Extrait –
Le traitement automatique des langues a fait ses premiers pas dans le
contexte de la guerre froide, où la traduction automatique était devenu
un enjeu geopolitique. En 1950, dans sont article « Computing machinery
and intelligence », Alan Turing défini ce qui est appellé plus tartd, le
`test de Turing <https://en.wikipedia.org/wiki/Turing_test>`__. On dit
qu’un programme passe le test de Turing s’il parvient à personnifier un
humain dans une conversation écrite en temps réel, de façon suffisamment
convaincante pour que l’interlocuteur humain ne puisse pas distinguer
avec certitude — sur la base du seul contenu de la conversation — s’il
interagit avec un programme ou avec un autre humain.

Les progrès en traitement automatique des langues ont été beaucoup plus
lents qu’initialement prévus. Cependant certains considèrent que pour la
première fois en 2014, grâce aux progrès en machine learning `une
machine a passé le
test <http://www.theverge.com/2012/6/27/3120135/eugene-goostman-ukrainian-boy-ai-turing-test>`__
en se faisant passer pour un enfant de 13 ans.

Matériel recueilli –
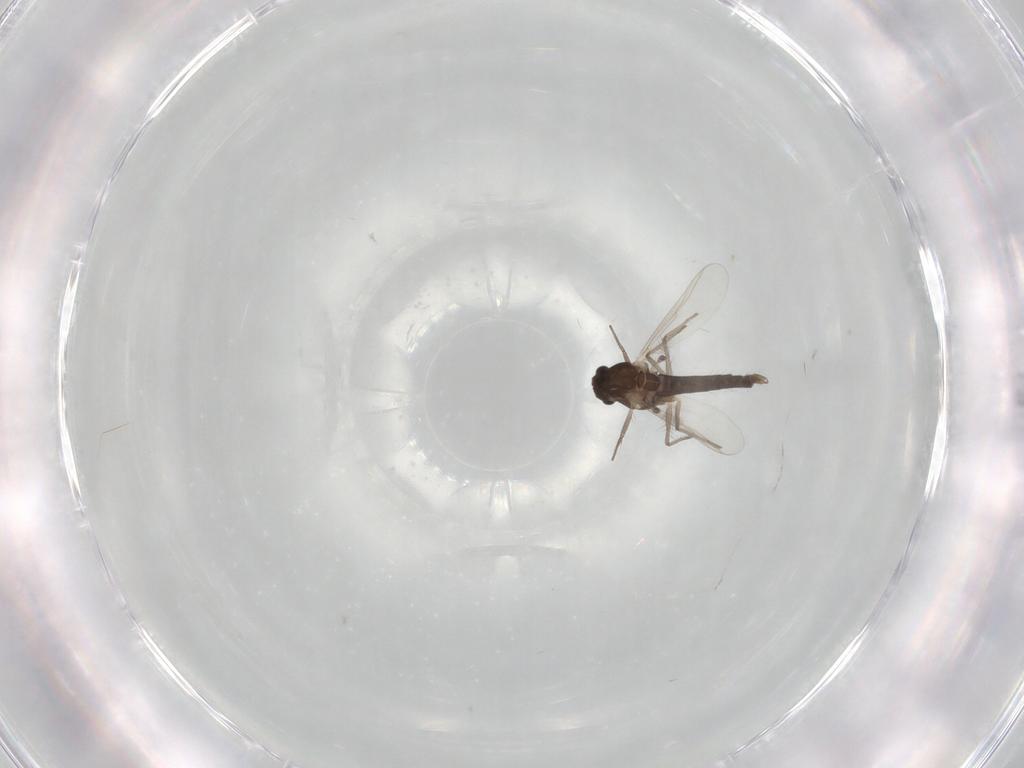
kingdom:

Consignes de travail –
- 1) Relevez tous les nombres écrits en chiffres dans le texte sur le test de Turing, sans compter ceux qui se trouvent dans les adresses web.
- 2) Recopiez fidèlement le texte sur le test de Turing, en commençant par « Le traitement automatique » et en allant jusqu'à « un autre humain. ».
- 3) Poursuivez le texte sur le test de Turing à partir de sa dernière phrase.

Réponses finales –
- 1) 1950, 2014, 13

- 2)
Le traitement automatique des langues a fait ses premiers pas dans le
contexte de la guerre froide, où la traduction automatique était devenu
un enjeu geopolitique. En 1950, dans sont article « Computing machinery
and intelligence », Alan Turing défini ce qui est appellé plus tartd, le
`test de Turing <https://en.wikipedia.org/wiki/Turing_test>`__. On dit
qu’un programme passe le test de Turing s’il parvient à personnifier un
humain dans une conversation écrite en temps réel, de façon suffisamment
convaincante pour que l’interlocuteur humain ne puisse pas distinguer
avec certitude — sur la base du seul contenu de la conversation — s’il
interagit avec un programme ou avec un autre humain.

- 3)
L’objet de ce TD est de présenter l’essentiel du traitement automatique
des langues, selon trois approches :


-  L’approche *bag of words* : on ne tient pas compte de l’ordre des
   mots, ni du contexte dans lequel ils interviennent (ou alors de
   manière très partielle, en étudiant par exemple le mot suivant).
   L’idée est d’étudier la fréquence des mots d’un document et la
   surreprésentation des mots par rapport à un document de référence
   (appelé corpus). Cette approche un peu simpliste mais très efficace :
   on peut calculer des scores permettant par exemple de faire de
   classification automatique de document par thème, de comparer la
   similarité de deux documents. Elle est souvent utilisée en première
   analyse, et elle reste la référence pour l’analyse de textes mal
   structurés (tweets, dialogue tchat, etc.) Mot-clés : td-idf, indice
   de similarité cosine


-  L’approche *contextuelle* : on s’intéresse non seulement aux mots et
   à leur fréquence, mais aussi aux mots qui suivent. Cette approche est
   essentielle pour désambiguiser les homonymes. Elle permet aussi
   d’affiner les modèles “bag-of-words”. Le calcul de n-grams (bigrams
   pour les co-occurences de mots deux-à-deux, tri-grams pour les
   co-occurences trois-à-trois, etc.) constitue la méthode la plus
   simple pour tenir compte du contexte.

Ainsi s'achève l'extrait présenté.